*MATERIAL PROVIDED:*
>>>>>
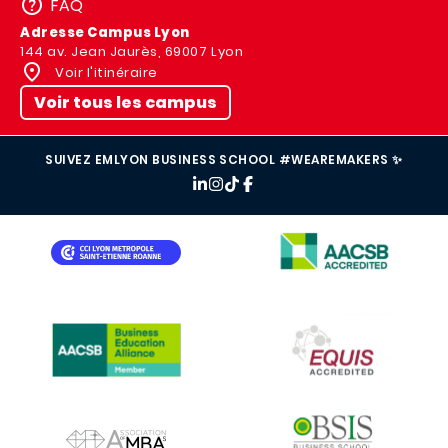
FAQ
Adresse Campus Lyon
144 av. Jean Jaurès, 69007 Lyon
Voir l'itinéraire
Voir tous les campus
SUIVEZ EMLYON BUSINESS SCHOOL #WEAREMAKERS ✨
IMAGE
IMAGE
IMAGE
IMAGE
IMAGE
IMAGE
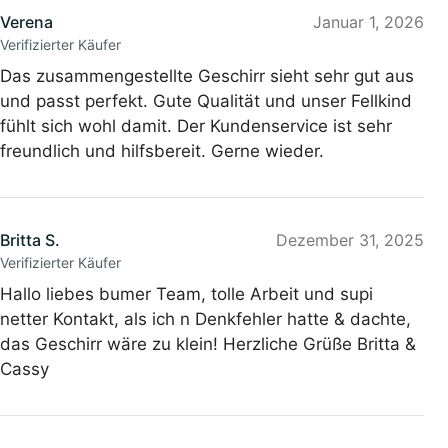
Verena
Januar 1, 2026
Verifizierter Käufer
Das zusammengestellte Geschirr sieht sehr gut aus
und passt perfekt. Gute Qualität und unser Fellkind
fühlt sich wohl damit. Der Kundenservice ist sehr
freundlich und hilfsbereit. Gerne wieder.
Britta S.
Dezember 31, 2025
Verifizierter Käufer
Hallo liebes bumer Team, tolle Arbeit und supi
netter Kontakt, als ich n Denkfehler hatte & dachte,
das Geschirr wäre zu klein! Herzliche Grüße Britta &
Cassy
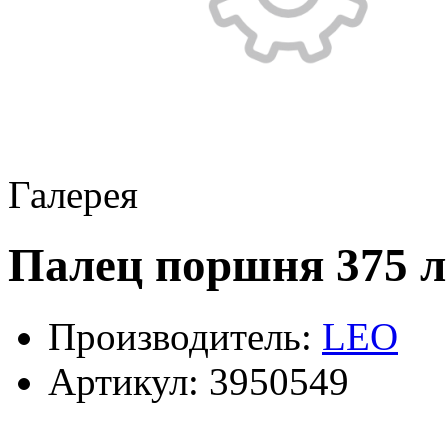
Галерея
Палец поршня 375 л.
Производитель:
LEO
Артикул:
3950549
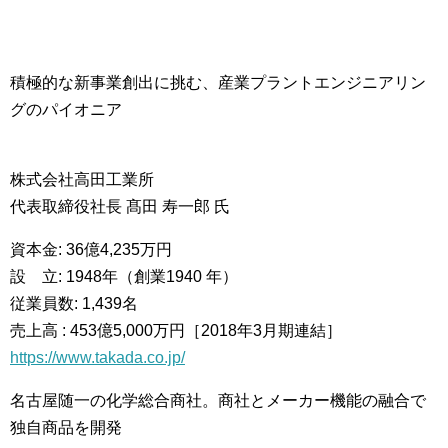
積極的な新事業創出に挑む、産業プラントエンジニアリン
グのパイオニア
株式会社高田工業所
代表取締役社長 髙田 寿一郎 氏
資本金: 36億4,235万円
設 立: 1948年（創業1940 年）
従業員数: 1,439名
売上高 : 453億5,000万円［2018年3月期連結］
https://www.takada.co.jp/
名古屋随一の化学総合商社。商社とメーカー機能の融合で
独自商品を開発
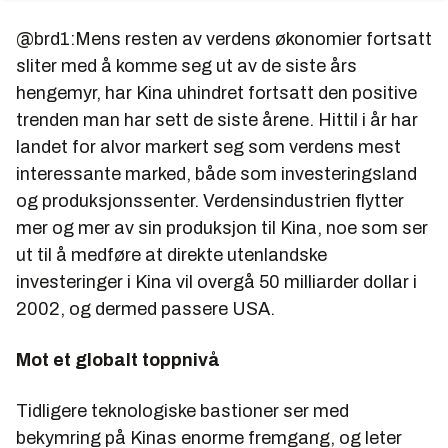
@brd1:Mens resten av verdens økonomier fortsatt
sliter med å komme seg ut av de siste års
hengemyr, har Kina uhindret fortsatt den positive
trenden man har sett de siste årene. Hittil i år har
landet for alvor markert seg som verdens mest
interessante marked, både som investeringsland
og produksjonssenter. Verdensindustrien flytter
mer og mer av sin produksjon til Kina, noe som ser
ut til å medføre at direkte utenlandske
investeringer i Kina vil overgå 50 milliarder dollar i
2002, og dermed passere USA.
Mot et globalt toppnivå
Tidligere teknologiske bastioner ser med
bekymring på Kinas enorme fremgang, og leter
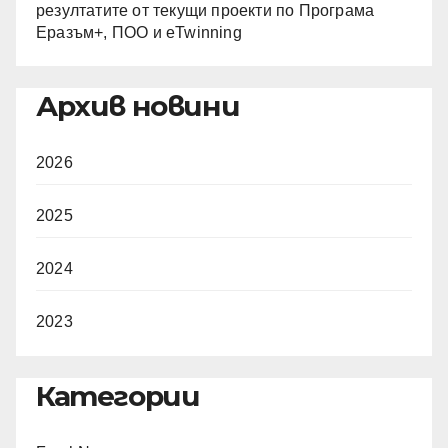
резултатите от текущи проекти по Програма
Еразъм+, ПОО и eTwinning
Архив новини
2026
2025
2024
2023
Категории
<<<<<
*PROBLEM STATEMENT:* If a line in the data above holds the string "Geschirr", report that line.

*SOLUTION TO THE PROBLEM:*
Das zusammengestellte Geschirr sieht sehr gut aus
das Geschirr wäre zu klein! Herzliche Grüße Britta &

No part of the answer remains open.